Кавалер застыл в изумлении: ясно было, что он ожидал услышать совсем не этот голос. Он огляделся, подумав, что перепутал дом, но, убедившись, что именно здесь его часто принимали, вступил в переговоры.
— Что здесь происходит? — спросил он. — Где Пакита? Почему она не отвечает?
— Она уехала утром вместе со своей хозяйкой донной Леонорой.
— Донна Леонора уехала? — воскликнул кавалер. — Клянусь святым Иаковом! Кто посмел ее увезти?
— Тот, кто имел на это полное право!
— Кто же это?
— Ее брат, дон Салюстий де Аро.
— Ты врешь, старая!
— Клянусь вам Богоматерью дель Пилар!
— Открой мне, я сам проверю, так ли это!
— Мне приказано никого не впускать в отсутствие дона Салюстия, а уж в такой час тем более.
— Старуха! — вскричал взбешенный до предела незнакомец. — Открой немедленно или я вышибу дверь!
— Дверь крепкая, сеньор кавалер, и, прежде чем вам удастся ее вышибить, сбежится стража!
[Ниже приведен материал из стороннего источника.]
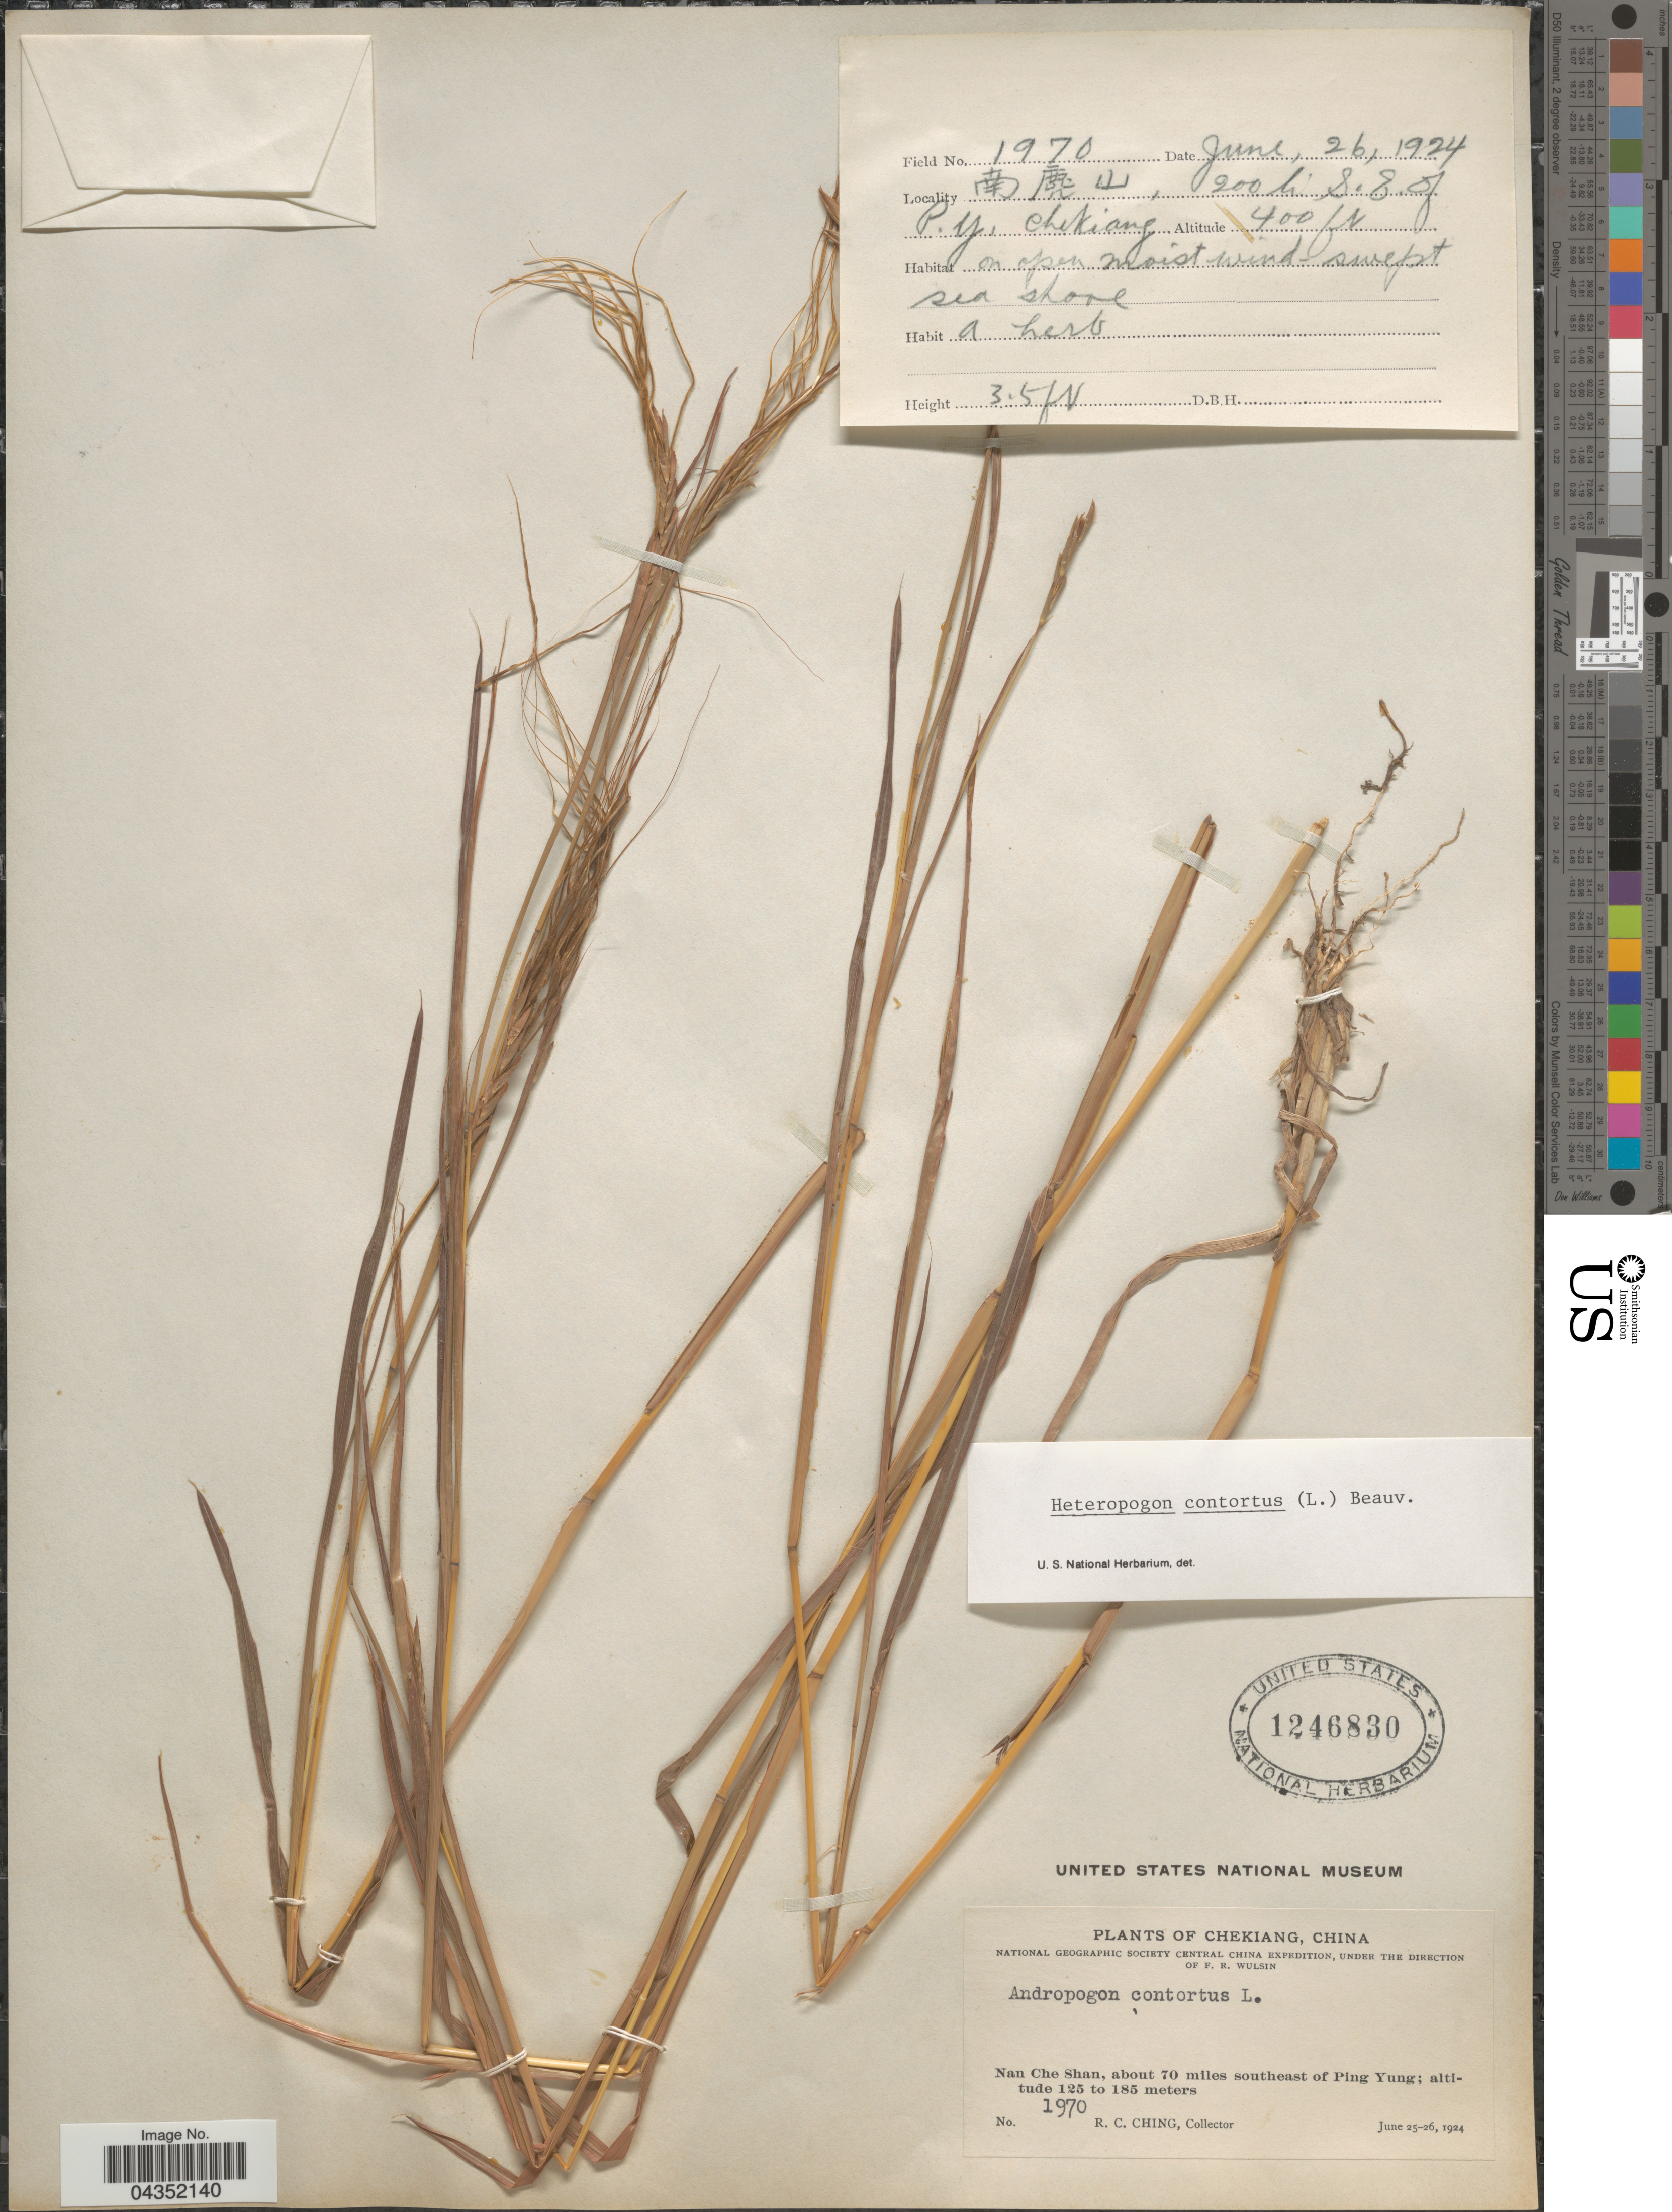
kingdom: Plantae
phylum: Tracheophyta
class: Liliopsida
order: Poales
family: Poaceae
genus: Heteropogon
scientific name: Heteropogon contortus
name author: (L.) P. Beauv. ex Roem. & Schult.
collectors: R. C. Ching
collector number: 1970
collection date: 1924-06-26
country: China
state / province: Zhejiang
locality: X, 200 li S.E.of P.Y, Chekiang. Chekiang. National Geographic Society Central China Expedition. Nan Che Shan, about 70 miles southeast of Ping Yung.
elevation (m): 122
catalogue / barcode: US 1246830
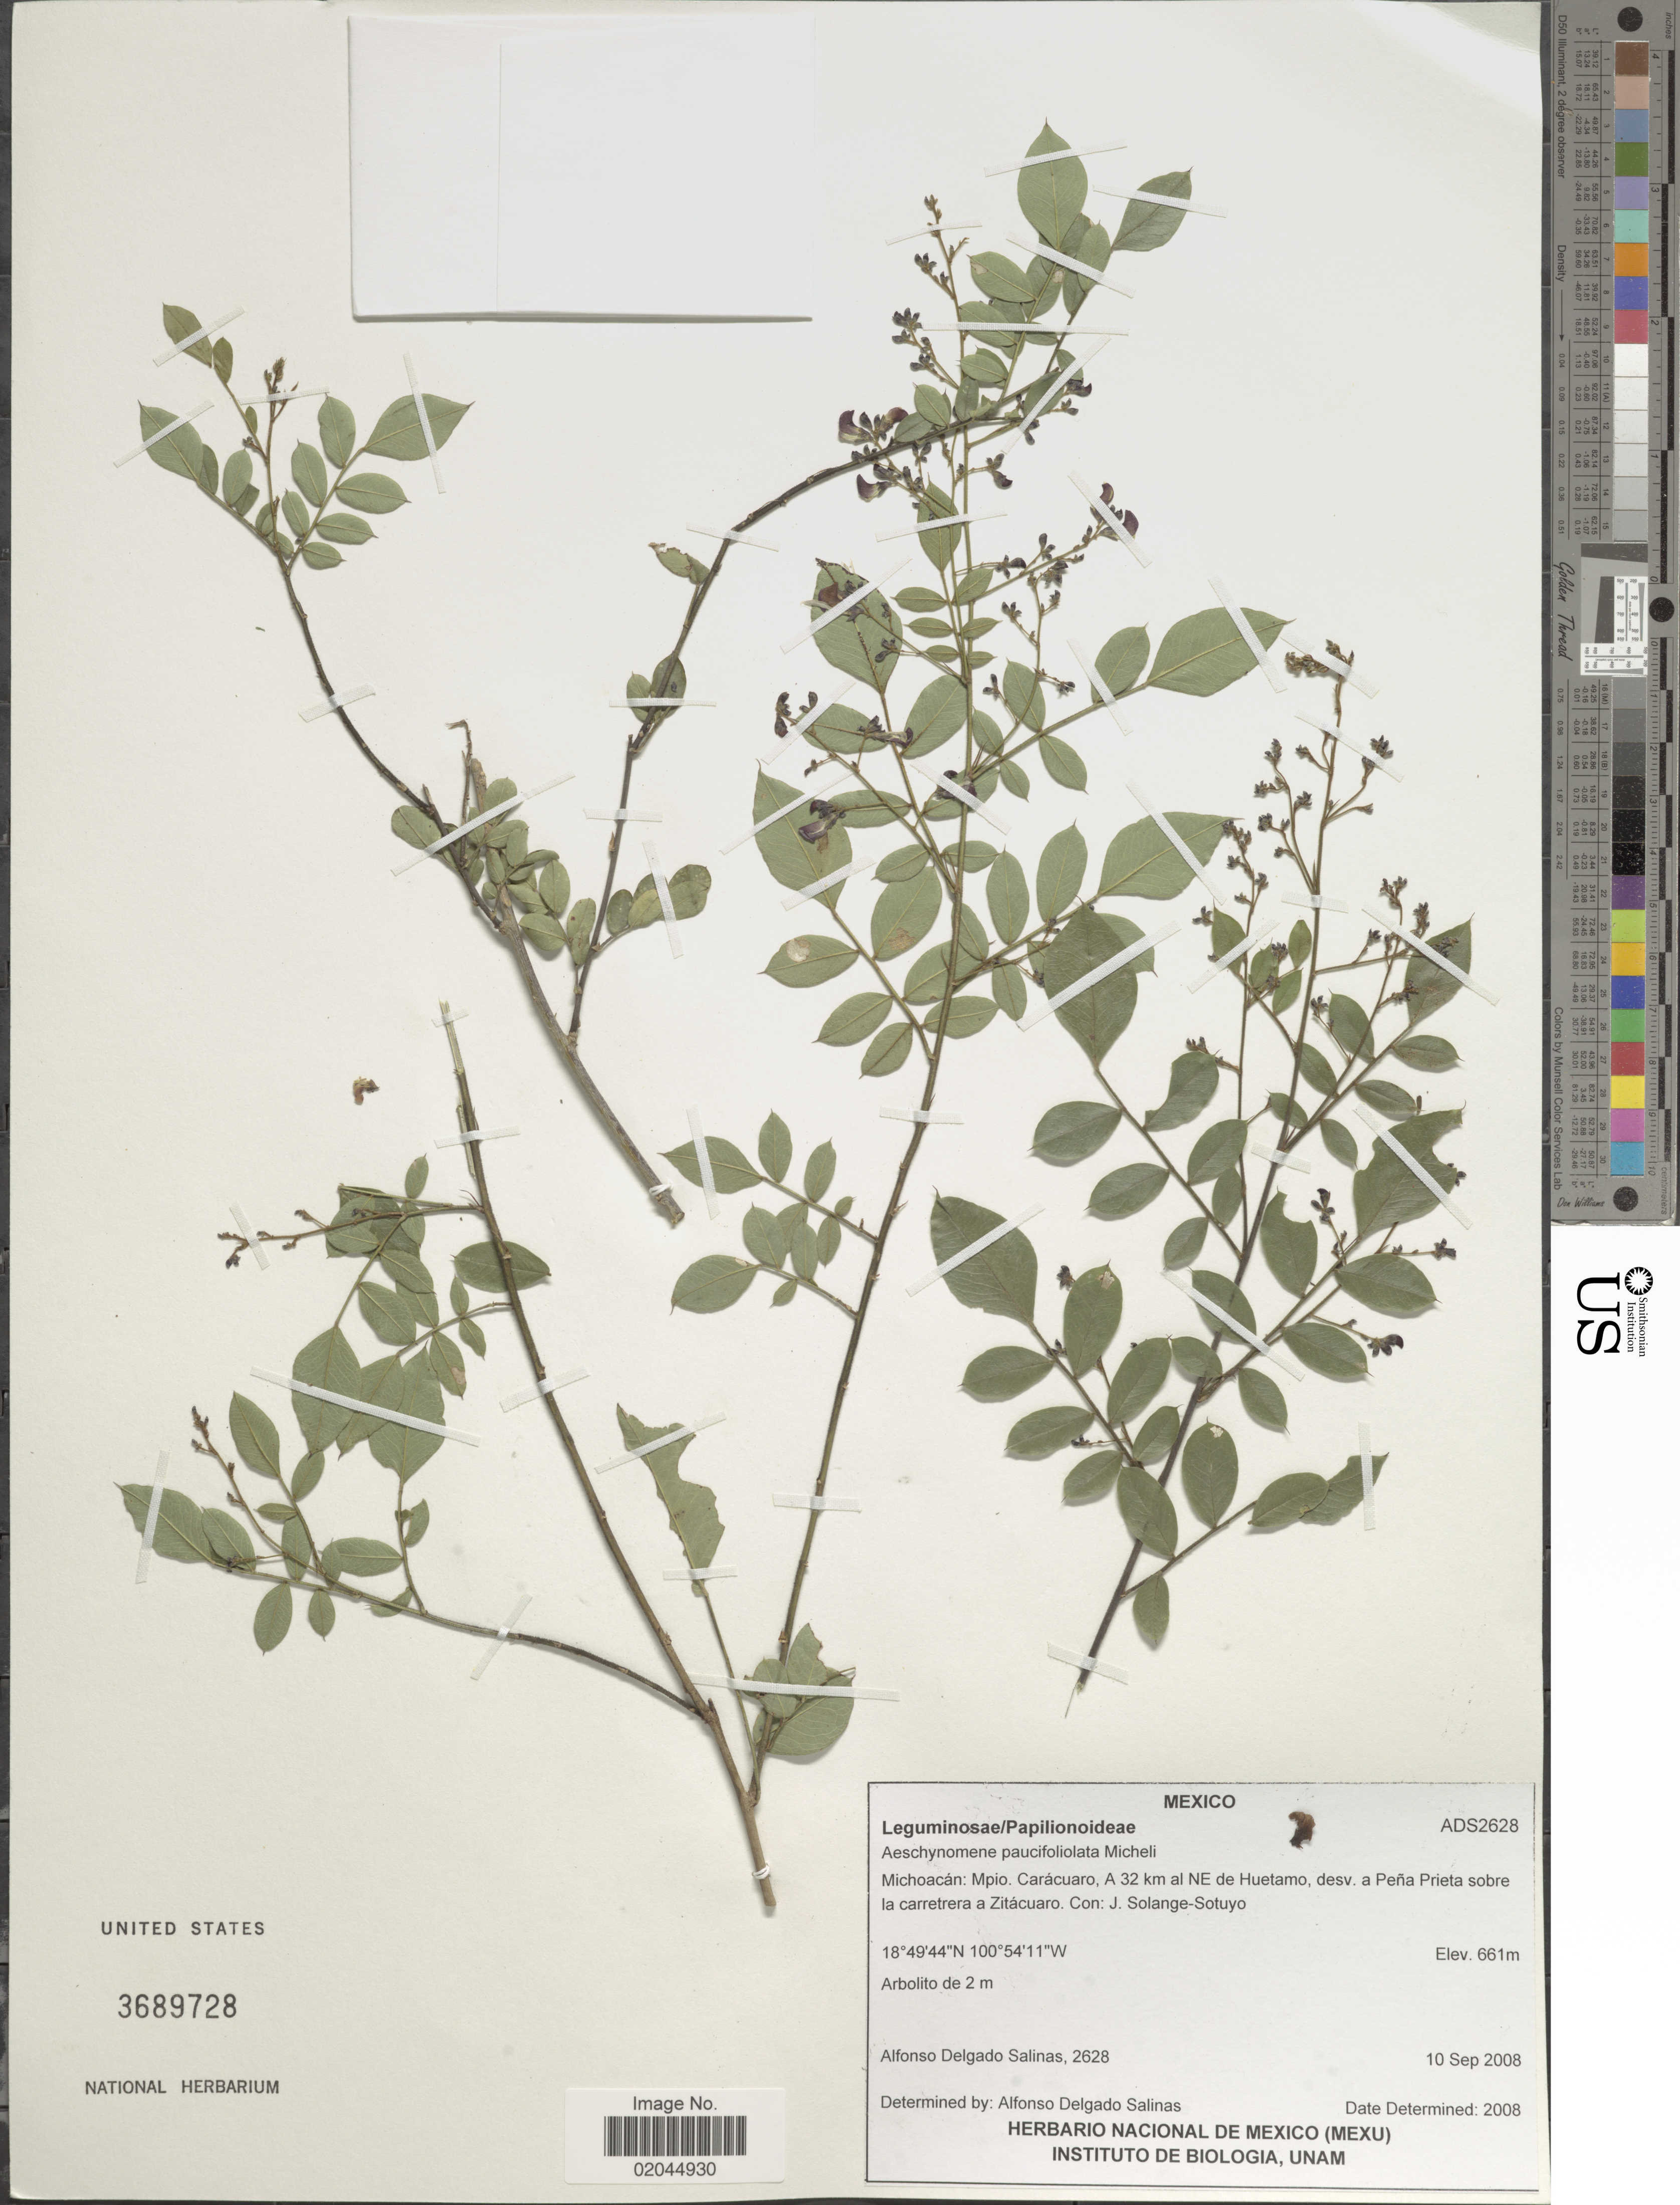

— Какое мне дело до стражи! — воскликнул кавалер. — Пусть хватают воров и цыган, а не таких благородных сеньоров, как я!
— Так было во времена прежнего primer asistente, но после того как король дон Педро — да хранит его Господь! — назначил Хуана Паскуаля вместо сеньора Телесфоро, стража защищает нас от всех. Стучите сколько хотите, но поостерегитесь, не то вместо этой двери перед вами распахнется тюремная.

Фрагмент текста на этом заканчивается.